= Saved data entries =
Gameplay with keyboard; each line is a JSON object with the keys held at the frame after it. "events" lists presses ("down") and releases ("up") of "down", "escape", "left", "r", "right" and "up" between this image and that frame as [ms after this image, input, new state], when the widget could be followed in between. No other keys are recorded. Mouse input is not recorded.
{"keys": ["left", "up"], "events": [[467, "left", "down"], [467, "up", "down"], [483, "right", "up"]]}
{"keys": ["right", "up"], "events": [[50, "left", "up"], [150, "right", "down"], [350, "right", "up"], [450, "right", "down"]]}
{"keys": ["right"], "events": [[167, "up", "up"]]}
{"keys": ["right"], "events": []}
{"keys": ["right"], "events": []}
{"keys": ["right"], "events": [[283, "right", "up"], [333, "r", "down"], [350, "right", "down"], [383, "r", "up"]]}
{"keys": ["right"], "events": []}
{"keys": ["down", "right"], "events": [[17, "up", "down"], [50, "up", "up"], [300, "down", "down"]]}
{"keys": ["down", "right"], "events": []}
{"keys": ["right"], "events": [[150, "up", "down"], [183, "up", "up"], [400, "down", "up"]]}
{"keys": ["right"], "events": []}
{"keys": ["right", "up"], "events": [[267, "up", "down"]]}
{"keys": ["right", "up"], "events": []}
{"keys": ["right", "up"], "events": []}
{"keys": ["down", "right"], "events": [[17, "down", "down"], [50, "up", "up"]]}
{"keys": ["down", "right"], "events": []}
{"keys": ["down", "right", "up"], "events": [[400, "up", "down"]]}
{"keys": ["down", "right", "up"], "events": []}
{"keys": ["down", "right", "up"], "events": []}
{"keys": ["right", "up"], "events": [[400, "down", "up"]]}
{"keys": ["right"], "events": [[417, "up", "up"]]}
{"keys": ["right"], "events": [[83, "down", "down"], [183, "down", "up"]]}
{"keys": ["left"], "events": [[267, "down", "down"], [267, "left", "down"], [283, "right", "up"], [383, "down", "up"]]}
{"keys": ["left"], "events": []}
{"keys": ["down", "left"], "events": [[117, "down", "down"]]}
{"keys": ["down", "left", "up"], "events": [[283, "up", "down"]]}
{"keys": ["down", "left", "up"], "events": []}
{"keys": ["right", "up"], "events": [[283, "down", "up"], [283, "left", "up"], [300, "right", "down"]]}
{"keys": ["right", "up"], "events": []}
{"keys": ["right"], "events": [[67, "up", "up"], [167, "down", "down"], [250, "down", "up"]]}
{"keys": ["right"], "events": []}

= WHAT THIS TASK INVOLVES =
Copy each line of the entries that includes the word "left".

= SOLUTION TO THIS TASK =
Gameplay with keyboard; each line is a JSON object with the keys held at the frame after it. "events" lists presses ("down") and releases ("up") of "down", "escape", "left", "r", "right" and "up" between this image and that frame as [ms after this image, input, new state], when the widget could be followed in between. No other keys are recorded. Mouse input is not recorded.
{"keys": ["left", "up"], "events": [[467, "left", "down"], [467, "up", "down"], [483, "right", "up"]]}
{"keys": ["right", "up"], "events": [[50, "left", "up"], [150, "right", "down"], [350, "right", "up"], [450, "right", "down"]]}
{"keys": ["left"], "events": [[267, "down", "down"], [267, "left", "down"], [283, "right", "up"], [383, "down", "up"]]}
{"keys": ["left"], "events": []}
{"keys": ["down", "left"], "events": [[117, "down", "down"]]}
{"keys": ["down", "left", "up"], "events": [[283, "up", "down"]]}
{"keys": ["down", "left", "up"], "events": []}
{"keys": ["right", "up"], "events": [[283, "down", "up"], [283, "left", "up"], [300, "right", "down"]]}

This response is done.